When tackling expressions such as \((2m + 3y) - m\), the first step is to replace variables with their given numerical values. This process is known as variable substitution. In our example, we know the values of the variables: \(m = 8\) and \(y = 6\). Hence, when we perform variable substitution, it involves plugging these values into the expression. Instead of dealing with letters, we now have numbers: \((2(8) + 3(6)) - 8\). Anything in math becomes much clearer when it's numerical, making it easier to carry out the calculations and simplifies the task at hand.

Following variable substitution, the next step is to evaluate the expression. Evaluating refers to performing the arithmetic operations as per the given expression.

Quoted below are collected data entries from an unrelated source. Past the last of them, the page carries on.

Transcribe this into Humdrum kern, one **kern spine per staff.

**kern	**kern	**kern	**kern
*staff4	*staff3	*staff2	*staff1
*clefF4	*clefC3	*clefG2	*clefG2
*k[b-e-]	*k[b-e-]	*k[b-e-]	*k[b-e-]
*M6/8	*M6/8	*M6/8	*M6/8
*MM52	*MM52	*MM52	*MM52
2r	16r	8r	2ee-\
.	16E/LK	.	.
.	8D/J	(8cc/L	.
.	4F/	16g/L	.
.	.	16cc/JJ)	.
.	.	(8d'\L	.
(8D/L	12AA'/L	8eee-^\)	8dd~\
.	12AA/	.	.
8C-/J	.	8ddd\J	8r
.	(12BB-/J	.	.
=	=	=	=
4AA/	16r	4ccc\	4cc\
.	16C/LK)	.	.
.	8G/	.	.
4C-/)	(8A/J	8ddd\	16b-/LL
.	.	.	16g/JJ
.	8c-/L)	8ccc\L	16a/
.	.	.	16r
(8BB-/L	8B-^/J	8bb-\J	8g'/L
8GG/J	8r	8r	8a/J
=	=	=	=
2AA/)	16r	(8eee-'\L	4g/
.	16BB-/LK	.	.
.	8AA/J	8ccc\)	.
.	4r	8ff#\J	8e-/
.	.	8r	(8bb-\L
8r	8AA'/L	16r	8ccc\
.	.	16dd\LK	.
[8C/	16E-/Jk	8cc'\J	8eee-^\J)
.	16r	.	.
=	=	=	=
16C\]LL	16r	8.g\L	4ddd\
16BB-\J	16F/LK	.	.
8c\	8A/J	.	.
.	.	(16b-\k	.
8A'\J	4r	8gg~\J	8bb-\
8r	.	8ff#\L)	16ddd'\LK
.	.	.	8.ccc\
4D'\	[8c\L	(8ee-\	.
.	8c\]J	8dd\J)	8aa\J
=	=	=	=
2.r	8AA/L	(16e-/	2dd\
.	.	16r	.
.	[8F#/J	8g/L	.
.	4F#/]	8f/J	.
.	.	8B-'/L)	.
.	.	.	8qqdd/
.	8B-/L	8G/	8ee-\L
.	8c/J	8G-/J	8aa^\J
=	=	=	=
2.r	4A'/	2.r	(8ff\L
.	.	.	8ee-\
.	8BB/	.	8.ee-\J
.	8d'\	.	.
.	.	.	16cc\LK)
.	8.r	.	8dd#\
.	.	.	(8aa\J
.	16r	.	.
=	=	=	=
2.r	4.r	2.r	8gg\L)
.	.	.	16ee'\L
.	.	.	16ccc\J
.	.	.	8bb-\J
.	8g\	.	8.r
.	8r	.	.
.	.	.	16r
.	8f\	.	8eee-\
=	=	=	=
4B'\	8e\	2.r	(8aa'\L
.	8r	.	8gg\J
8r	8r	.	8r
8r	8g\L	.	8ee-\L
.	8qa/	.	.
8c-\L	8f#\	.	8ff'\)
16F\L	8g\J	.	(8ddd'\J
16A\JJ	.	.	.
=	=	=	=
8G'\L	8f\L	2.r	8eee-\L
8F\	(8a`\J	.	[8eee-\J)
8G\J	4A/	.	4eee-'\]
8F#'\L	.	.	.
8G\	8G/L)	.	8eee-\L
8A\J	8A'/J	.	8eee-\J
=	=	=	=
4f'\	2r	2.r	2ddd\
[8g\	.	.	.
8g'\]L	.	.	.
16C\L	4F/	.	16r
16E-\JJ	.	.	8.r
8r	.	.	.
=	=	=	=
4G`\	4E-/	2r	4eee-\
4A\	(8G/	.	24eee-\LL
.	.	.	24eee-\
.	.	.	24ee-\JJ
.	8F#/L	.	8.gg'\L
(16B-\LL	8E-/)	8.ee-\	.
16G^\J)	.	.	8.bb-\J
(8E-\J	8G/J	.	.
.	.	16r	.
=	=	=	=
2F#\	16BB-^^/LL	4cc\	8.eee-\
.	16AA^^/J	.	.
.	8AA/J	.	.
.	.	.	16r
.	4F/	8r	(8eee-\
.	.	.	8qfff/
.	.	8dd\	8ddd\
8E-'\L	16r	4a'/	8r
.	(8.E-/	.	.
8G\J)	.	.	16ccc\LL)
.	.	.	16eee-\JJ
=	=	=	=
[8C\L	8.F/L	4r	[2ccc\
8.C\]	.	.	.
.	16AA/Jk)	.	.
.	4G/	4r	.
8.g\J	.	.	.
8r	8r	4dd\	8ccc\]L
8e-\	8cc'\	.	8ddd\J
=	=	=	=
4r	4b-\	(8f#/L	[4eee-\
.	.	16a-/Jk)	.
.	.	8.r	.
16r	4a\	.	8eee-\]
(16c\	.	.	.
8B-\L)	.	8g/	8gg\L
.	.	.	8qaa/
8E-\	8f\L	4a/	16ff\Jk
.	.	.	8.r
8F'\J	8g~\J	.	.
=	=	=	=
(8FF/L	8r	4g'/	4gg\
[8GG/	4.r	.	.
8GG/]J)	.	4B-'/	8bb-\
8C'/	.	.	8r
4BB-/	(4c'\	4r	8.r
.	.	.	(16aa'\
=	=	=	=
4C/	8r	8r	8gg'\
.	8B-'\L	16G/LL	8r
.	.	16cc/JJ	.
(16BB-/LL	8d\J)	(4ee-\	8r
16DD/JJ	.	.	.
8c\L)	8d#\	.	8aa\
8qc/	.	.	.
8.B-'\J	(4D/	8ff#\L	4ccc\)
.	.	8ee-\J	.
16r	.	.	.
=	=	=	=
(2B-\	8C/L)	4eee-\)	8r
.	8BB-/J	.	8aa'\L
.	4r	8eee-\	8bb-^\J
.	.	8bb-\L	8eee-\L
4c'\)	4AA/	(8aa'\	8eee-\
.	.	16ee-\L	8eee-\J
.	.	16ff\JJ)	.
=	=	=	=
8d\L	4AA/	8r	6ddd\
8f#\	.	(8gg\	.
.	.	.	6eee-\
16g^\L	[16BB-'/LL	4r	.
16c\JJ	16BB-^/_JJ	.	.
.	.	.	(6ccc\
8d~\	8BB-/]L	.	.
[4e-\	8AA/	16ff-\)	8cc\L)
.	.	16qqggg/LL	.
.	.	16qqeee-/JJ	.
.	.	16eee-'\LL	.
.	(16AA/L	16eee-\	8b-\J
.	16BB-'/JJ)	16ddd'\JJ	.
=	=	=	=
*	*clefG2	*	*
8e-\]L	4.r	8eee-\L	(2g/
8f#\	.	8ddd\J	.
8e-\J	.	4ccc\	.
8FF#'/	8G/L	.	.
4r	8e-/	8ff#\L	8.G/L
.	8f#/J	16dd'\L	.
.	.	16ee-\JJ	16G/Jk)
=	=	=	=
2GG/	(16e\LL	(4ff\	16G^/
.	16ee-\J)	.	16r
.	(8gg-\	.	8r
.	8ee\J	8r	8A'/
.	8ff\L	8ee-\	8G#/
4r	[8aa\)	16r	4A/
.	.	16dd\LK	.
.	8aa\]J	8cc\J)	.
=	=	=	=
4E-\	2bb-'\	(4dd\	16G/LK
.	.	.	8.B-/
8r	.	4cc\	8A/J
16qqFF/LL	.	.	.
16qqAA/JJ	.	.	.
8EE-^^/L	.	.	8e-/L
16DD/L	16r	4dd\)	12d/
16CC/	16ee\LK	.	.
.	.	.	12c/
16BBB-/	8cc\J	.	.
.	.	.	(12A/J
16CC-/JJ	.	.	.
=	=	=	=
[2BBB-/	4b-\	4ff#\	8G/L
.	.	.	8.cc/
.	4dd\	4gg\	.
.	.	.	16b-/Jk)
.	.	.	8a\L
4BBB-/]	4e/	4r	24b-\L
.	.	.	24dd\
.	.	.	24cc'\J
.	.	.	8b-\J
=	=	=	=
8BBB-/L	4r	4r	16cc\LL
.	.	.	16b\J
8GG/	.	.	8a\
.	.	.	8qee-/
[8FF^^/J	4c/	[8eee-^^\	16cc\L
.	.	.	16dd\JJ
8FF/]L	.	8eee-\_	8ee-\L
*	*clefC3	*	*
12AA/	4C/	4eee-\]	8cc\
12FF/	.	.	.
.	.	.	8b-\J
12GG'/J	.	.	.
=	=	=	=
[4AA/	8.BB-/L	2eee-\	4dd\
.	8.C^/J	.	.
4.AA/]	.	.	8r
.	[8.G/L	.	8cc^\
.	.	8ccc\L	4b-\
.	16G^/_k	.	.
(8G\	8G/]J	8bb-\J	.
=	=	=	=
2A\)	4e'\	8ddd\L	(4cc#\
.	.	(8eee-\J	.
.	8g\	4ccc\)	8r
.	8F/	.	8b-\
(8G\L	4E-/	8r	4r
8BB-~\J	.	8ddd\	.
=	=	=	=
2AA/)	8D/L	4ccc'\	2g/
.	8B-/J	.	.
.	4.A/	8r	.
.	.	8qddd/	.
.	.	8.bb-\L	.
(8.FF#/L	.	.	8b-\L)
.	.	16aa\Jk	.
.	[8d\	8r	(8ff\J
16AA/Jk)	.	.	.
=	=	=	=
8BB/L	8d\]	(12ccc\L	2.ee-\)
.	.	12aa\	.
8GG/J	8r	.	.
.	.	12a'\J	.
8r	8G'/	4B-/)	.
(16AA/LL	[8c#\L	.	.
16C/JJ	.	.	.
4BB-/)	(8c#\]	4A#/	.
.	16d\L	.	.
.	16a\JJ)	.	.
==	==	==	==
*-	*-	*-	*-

The expression from the previous step becomes \((2(8) + 3(6)) - 8\). Here's how we evaluate it:

• First, perform the operations within the parentheses. This includes multiplying \(2\) and \(8\), which results in \(16\), and multiplying \(3\) and \(6\), resulting in \(18\).
• After obtaining the results of these multiplications, the expression within the parentheses now reads \(16 + 18\).

Evaluating means calculating step-by-step to ensure no mathematical details are missed. This methodical approach is crucial to solve expressions accurately.

Once we have evaluated the basic mathematical operations, it's time to simplify the expression. Simplification makes the expression easier to understand and manage.

Consider the evaluated parts of our expression: \((16 + 18) - 8\). The next step is to simplify it by solving the operations:

• Add \(16\) and \(18\) to get \(34\).
• Lastly, subtract \(8\) from \(34\), which simplifies the expression to \(26\).

Simplification is the process of reducing an expression to its most basic form, making it more concise and straightforward to work with. It's like tidying up a room by putting everything in its place!